Local testing before you deploy
# Test with inline JSON input
python handler.py --test_input '{"input": {"prompt": "test prompt"}}'
# Or put your test input in test_input.json and just run:
python handler.py
# Spin up a local API server that mimics the real endpoint
python handler.py --rp_serve_api
# Then hit it: curl -X POST http://localhost:8000/runsync -d '{"input": {"prompt": "test"}}'
The local server is invaluable. It runs the handler synchronously so you can iterate on your code without deploying anything.
Input validation
The SDK includes a validator so you don't have to write your own field checking:
from runpod.serverless.utils.rp_validator import validate
schema = {
"prompt": {"type": str, "required": True},
"steps": {
"type": int,
"required": False,
"default": 20,
"constraints": lambda x: 1 <= x <= 100
}
}
def handler(job):
validated = validate(job["input"], schema)
if "errors" in validated:
return {"error": validated["errors"]}
inp = validated["validated_input"]
# proceed with inp["prompt"] and inp["steps"]
...
Auto-scaling
Two scaling modes:
- Queue delay (default) — adds workers when jobs wait longer than 4 seconds. Good general default.

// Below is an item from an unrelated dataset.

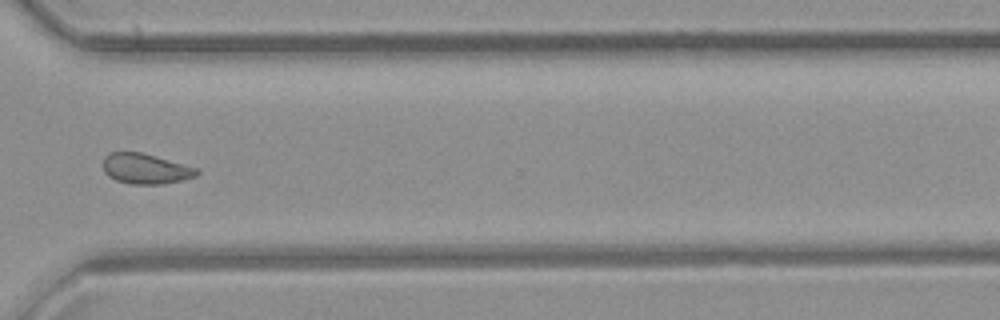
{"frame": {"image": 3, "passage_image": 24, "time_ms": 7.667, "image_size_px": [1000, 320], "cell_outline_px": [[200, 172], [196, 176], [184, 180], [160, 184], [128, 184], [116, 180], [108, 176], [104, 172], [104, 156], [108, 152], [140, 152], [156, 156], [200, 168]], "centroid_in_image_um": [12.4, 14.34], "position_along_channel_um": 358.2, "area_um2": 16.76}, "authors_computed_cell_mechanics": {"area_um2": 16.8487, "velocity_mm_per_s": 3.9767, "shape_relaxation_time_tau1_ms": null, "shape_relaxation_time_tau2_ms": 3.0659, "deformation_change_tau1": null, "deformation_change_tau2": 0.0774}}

- Request count — more aggressive. Formula:
ceil((inQueue + inProgress) / scalerValue). SetscalerValue=1for maximum responsiveness. Recommended for LLM workloads where every second of queue time is felt.
The workflow: Pods → Serverless
I develop on a RunPod Pod (full GPU with SSH and Jupyter), then deploy the same Docker image to Serverless. A simple environment variable switch handles the difference:
import os
import runpod
# Load model here (same for both modes)
model = load_my_model()
def handler(job):
return model.predict(job["input"]["prompt"])
if os.environ.get("MODE") == "serverless":
runpod.serverless.start({"handler": handler})
else:
# Pod mode: run a simple HTTP server or Jupyter
print("Running in pod mode — use Jupyter or interactive shell")
This is the practical workflow. Pods for development and debugging. Serverless for production serving. Same image, different entry point behavior.